Glen Powell and Richard Linklater at the Hitman Q&A Photo: Amber Wilkinson |
“And that was like the jumping off point for everything.”
Linklater adds: “We thought, ‘What if she called him later?’ and then he became trapped in his hit man identity. It’s like a bodyswitch comedy in a weird way. We just ran with that.
“We realised this is kind of film noir, it's like, screwball comedy. We felt like we were doing genre work, you know, and the walls were closing in, and we worked really hard. A lot of my films aren't really structured this way. It was fun to be hitting buttons and pulling strings. We really wanted to take you for a ride and have you on the edge of your seat.”
Powell adds: “Rick and I have always talked about getting back in the trenches together, we did have an amazing run on Everybody Wants Some! and, and just found an easy, creative rhythm. What I love about Gary is this heady side to him. When you talk to Rick like, there's these really silly conversations about baseball that turn into profound conversations about life or, you know, whatnot. He can marry love and passion and murder and psychology and all these different things. He's literally played in every genre over the course of his career and has all these different gears.

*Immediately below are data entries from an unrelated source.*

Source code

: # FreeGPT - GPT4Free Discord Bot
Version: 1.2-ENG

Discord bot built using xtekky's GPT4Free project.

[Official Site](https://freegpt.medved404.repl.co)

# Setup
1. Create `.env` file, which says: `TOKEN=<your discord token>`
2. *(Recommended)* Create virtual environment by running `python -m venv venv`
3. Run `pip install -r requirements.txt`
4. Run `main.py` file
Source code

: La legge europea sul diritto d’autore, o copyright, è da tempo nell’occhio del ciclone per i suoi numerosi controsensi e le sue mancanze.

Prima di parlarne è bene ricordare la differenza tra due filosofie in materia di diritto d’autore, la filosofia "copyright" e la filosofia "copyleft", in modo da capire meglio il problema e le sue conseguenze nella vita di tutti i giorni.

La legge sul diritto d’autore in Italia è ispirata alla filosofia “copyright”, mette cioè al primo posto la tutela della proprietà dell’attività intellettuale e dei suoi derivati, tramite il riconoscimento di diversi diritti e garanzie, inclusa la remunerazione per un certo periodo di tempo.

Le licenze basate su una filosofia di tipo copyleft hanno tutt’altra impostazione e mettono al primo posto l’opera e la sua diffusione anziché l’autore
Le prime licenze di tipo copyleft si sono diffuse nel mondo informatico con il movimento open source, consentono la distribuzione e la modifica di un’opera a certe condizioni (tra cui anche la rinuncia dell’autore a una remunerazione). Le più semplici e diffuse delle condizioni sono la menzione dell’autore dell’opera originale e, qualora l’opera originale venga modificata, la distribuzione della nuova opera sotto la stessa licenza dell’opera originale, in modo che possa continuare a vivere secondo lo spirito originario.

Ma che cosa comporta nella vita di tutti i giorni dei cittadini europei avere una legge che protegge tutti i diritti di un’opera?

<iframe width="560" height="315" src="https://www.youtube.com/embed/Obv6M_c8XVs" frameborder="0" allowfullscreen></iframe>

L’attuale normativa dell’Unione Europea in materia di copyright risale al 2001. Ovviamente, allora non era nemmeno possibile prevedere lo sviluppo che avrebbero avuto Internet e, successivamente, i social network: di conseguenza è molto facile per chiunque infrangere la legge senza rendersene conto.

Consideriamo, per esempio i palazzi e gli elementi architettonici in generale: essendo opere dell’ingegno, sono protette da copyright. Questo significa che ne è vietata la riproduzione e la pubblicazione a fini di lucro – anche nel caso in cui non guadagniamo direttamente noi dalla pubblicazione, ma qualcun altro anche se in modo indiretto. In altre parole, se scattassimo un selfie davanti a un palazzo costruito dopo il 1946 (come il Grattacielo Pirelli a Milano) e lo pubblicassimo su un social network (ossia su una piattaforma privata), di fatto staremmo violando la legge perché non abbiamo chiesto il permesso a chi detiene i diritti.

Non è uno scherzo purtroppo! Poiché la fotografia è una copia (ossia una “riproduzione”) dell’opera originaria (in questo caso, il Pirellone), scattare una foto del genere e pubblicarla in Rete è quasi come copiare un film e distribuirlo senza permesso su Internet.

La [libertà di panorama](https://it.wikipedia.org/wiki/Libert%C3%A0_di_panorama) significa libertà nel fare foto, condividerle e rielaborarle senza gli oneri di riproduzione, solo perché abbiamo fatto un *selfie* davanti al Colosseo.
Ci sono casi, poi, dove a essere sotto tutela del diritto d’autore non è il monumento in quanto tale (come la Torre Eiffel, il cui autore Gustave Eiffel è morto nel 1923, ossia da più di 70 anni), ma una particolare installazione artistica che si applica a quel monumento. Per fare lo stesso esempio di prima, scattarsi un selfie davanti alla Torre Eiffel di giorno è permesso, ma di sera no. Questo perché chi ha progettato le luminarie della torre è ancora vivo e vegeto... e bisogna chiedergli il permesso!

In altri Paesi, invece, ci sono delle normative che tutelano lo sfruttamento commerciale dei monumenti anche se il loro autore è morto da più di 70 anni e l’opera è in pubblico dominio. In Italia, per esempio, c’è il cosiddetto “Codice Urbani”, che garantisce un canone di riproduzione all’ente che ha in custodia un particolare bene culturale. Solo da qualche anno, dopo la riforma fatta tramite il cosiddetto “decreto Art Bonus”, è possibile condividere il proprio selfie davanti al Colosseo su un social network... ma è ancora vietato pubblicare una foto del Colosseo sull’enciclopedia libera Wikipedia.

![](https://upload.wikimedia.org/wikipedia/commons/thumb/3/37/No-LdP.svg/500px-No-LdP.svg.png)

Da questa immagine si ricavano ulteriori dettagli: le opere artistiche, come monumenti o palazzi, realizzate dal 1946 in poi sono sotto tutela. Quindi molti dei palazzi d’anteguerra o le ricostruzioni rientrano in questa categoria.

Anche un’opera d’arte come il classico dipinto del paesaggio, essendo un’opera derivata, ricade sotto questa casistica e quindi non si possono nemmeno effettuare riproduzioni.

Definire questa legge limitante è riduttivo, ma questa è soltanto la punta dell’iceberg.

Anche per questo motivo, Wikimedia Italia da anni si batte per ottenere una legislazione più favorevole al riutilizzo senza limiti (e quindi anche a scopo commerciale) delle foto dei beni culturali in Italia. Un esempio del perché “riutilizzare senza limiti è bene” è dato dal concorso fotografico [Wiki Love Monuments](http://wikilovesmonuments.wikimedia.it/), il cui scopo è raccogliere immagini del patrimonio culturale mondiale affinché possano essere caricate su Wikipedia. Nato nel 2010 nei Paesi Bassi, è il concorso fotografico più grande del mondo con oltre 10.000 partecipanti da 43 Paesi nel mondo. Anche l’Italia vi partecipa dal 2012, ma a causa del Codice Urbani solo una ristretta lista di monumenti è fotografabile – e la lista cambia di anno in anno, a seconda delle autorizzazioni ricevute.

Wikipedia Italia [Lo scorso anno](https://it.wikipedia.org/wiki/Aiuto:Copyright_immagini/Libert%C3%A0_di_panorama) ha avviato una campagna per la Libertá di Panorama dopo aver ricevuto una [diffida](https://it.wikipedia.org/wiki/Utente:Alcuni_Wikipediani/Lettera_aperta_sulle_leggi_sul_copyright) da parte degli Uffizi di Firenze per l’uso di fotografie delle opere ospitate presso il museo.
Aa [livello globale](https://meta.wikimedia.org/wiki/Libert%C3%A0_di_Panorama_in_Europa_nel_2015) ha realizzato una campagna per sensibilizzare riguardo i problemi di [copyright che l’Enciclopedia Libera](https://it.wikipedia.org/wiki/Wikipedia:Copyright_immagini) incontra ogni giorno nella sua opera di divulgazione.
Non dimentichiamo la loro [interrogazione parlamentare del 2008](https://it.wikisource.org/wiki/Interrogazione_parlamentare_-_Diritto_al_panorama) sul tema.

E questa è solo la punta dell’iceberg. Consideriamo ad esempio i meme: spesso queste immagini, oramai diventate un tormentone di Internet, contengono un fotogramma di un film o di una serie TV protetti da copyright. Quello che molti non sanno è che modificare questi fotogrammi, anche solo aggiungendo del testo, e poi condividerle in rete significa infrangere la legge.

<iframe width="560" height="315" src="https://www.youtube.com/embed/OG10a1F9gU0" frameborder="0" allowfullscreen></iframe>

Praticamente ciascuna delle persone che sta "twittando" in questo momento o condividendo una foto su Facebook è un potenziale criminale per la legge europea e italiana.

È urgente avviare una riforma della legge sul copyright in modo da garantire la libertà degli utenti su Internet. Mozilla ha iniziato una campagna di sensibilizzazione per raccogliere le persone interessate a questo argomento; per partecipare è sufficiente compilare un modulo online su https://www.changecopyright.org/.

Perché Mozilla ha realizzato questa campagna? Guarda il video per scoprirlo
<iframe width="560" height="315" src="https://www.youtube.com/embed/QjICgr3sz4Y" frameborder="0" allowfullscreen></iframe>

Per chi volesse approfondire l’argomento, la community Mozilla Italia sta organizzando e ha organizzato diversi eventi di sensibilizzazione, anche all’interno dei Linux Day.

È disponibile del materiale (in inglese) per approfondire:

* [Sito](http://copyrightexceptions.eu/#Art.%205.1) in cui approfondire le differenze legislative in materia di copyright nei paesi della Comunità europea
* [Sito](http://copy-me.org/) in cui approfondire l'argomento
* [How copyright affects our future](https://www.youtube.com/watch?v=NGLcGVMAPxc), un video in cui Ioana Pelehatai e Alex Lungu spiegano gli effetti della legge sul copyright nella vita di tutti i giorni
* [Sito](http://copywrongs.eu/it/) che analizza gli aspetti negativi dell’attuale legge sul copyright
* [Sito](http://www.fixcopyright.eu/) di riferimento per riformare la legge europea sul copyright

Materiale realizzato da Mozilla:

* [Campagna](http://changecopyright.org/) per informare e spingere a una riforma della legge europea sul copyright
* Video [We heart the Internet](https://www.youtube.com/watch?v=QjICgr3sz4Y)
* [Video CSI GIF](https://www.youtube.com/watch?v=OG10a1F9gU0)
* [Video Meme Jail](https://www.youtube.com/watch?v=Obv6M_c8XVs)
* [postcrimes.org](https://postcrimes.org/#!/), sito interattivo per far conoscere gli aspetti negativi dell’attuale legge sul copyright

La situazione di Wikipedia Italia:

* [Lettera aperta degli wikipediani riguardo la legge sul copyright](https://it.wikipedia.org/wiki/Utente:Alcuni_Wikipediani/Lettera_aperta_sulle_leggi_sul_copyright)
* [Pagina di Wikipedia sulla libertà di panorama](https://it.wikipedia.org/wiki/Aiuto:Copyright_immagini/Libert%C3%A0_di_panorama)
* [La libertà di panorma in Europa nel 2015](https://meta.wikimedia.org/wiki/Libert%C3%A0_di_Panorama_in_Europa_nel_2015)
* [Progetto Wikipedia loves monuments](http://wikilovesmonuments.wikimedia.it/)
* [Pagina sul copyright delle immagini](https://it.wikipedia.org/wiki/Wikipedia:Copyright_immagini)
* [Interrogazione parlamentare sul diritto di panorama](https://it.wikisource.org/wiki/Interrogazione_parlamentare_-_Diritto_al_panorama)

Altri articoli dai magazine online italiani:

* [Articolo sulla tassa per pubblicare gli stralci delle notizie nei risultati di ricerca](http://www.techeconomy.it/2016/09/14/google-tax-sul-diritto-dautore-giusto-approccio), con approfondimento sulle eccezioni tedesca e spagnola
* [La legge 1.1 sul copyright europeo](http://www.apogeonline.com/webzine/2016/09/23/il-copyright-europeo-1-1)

“So in terms of the Swiss Army Knife of a director, when you have sort of an identity crisis of a guy who's playing all these different characters, and who has to exist in all these different worlds, there's nobody better than Rick. The more we talked about it the more magic we found, and then the clay just started taking shape.”
Talking about the montage of contract killers in Hit Man, Linklater says it was fun. He adds it involved “going through cinema history, we were trying to get films where they're pretending to be just a retail hit man. I'll just throw out one title in there, which is a personal favorite, it’s called Murder By Contract, starring Vince Edwards, from the late 50s. It's kind of an obscure movie but it's brilliant. Irving Lerner directed it.”